• _Records for this exercise_:
################

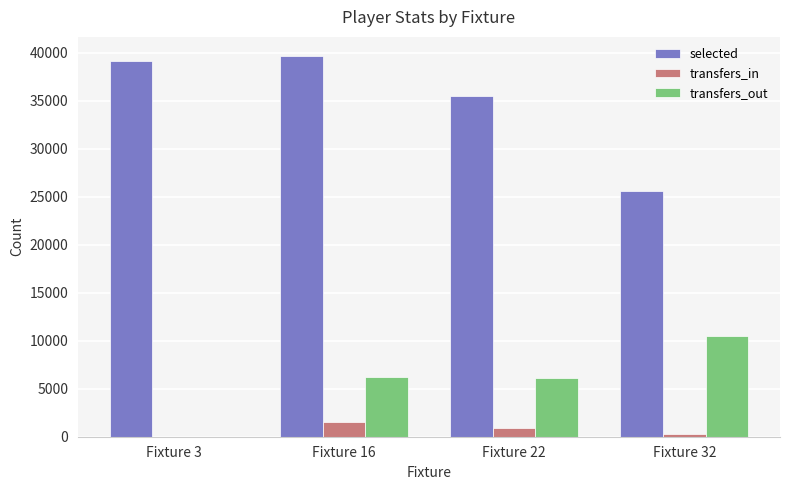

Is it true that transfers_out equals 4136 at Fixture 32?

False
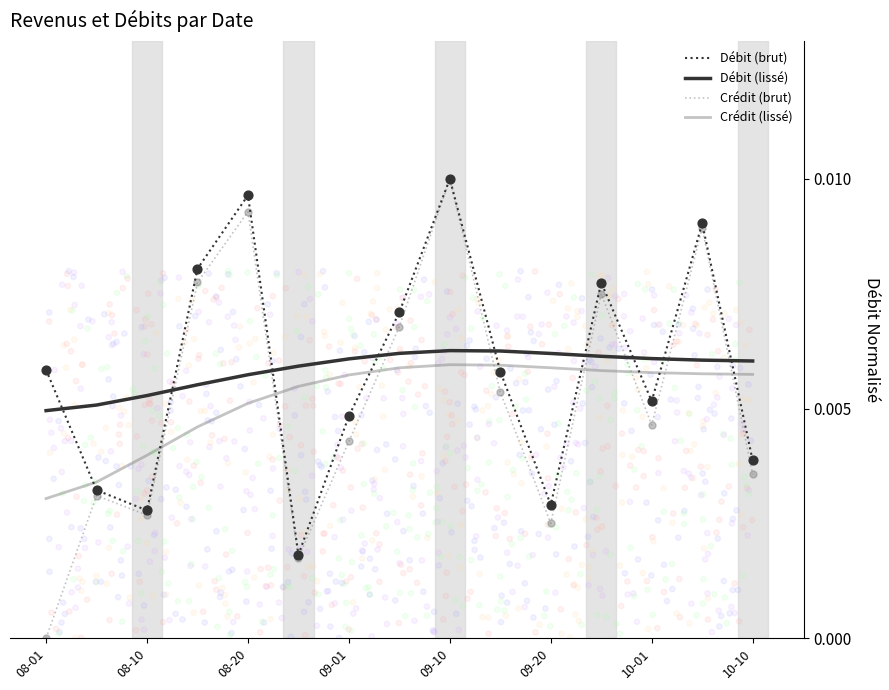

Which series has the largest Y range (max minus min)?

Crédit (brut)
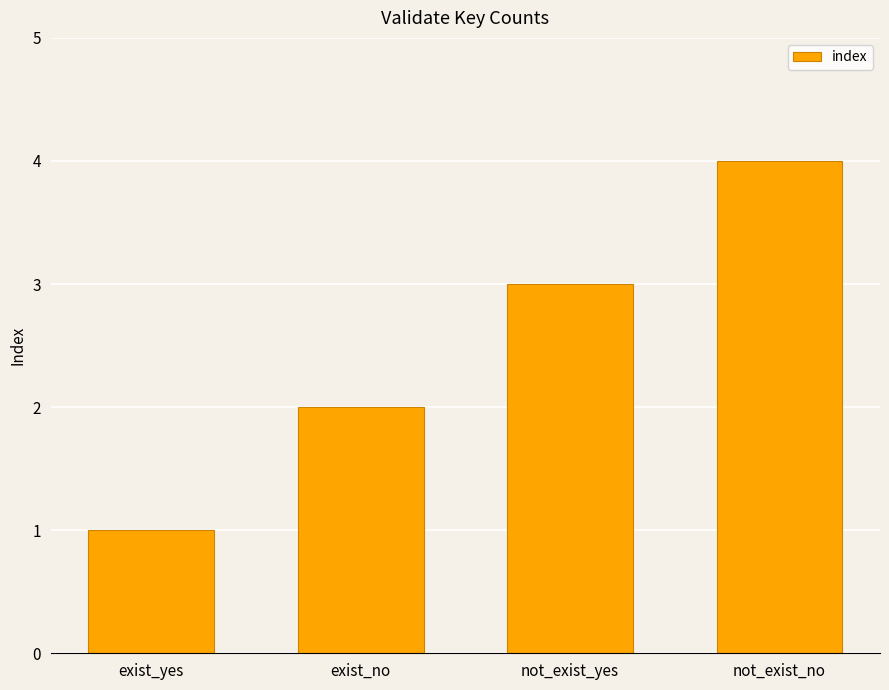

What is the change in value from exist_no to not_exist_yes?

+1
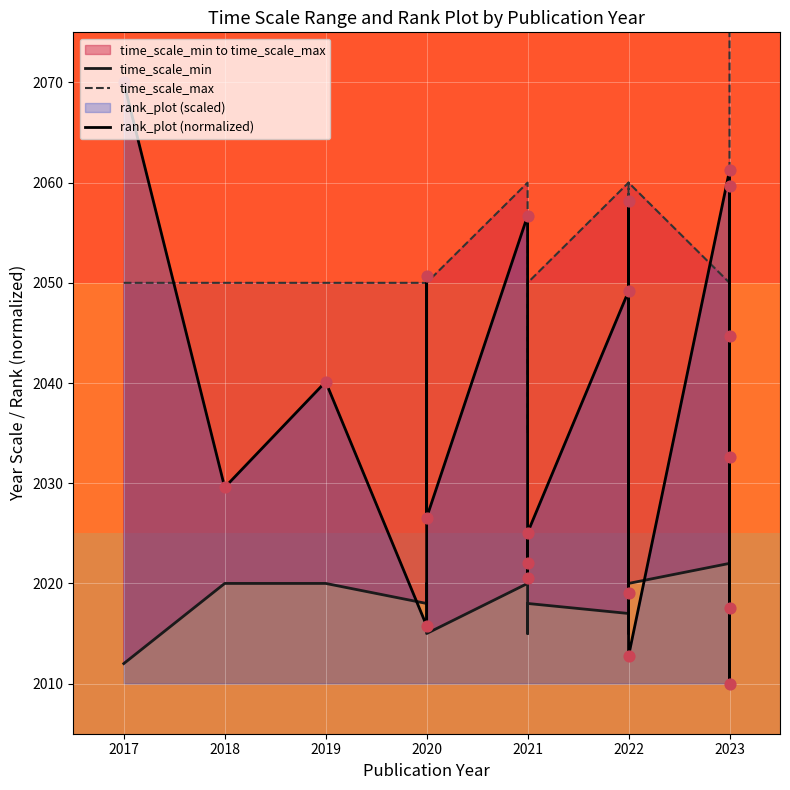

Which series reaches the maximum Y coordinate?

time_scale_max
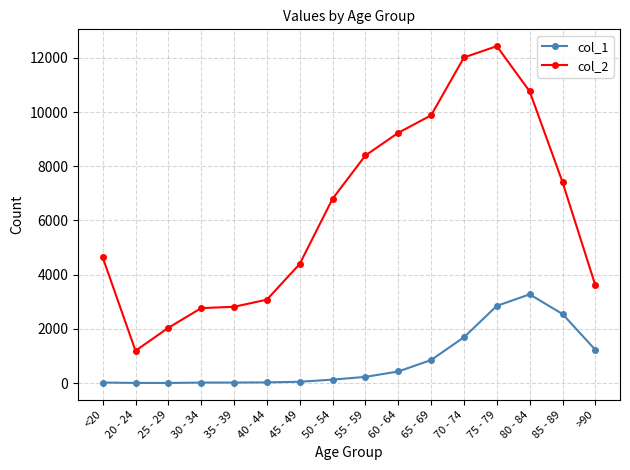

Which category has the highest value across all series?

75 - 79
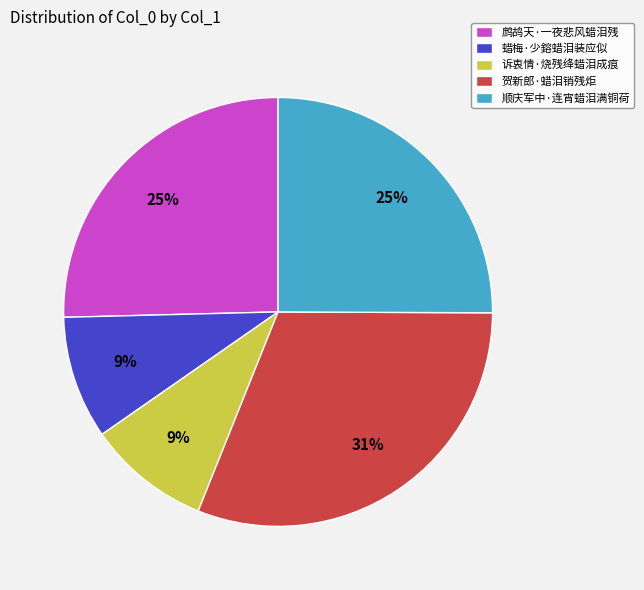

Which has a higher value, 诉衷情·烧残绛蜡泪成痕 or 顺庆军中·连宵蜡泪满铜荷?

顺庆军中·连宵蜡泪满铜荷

################

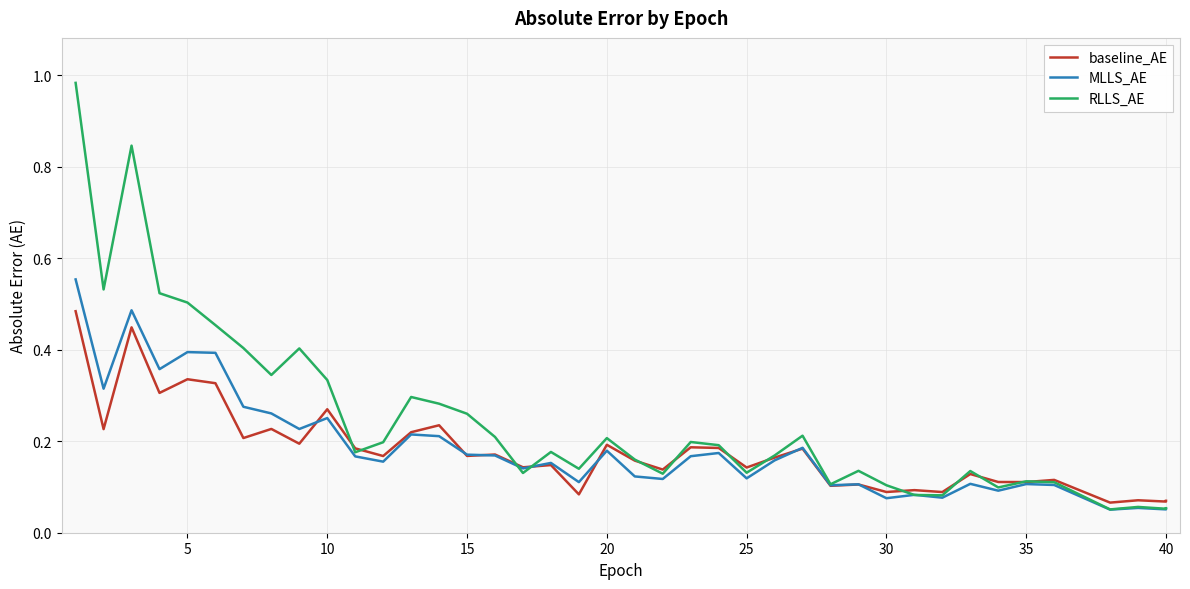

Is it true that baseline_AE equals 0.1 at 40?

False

################

• _Exercise brief_:
Please rewrite the lines from the one containing "Which series has" to the one containing "Which has a", changing "series" to "data series" and keeping everything else the same. Leave out the pictures.

• _Written solution_:
Which data series has the largest Y range (max minus min)?

Crédit (brut)

What is the change in value from exist_no to not_exist_yes?

+1

Which data series reaches the maximum Y coordinate?

time_scale_max

Which category has the highest value across all data series?

75 - 79

Which has a higher value, 诉衷情·烧残绛蜡泪成痕 or 顺庆军中·连宵蜡泪满铜荷?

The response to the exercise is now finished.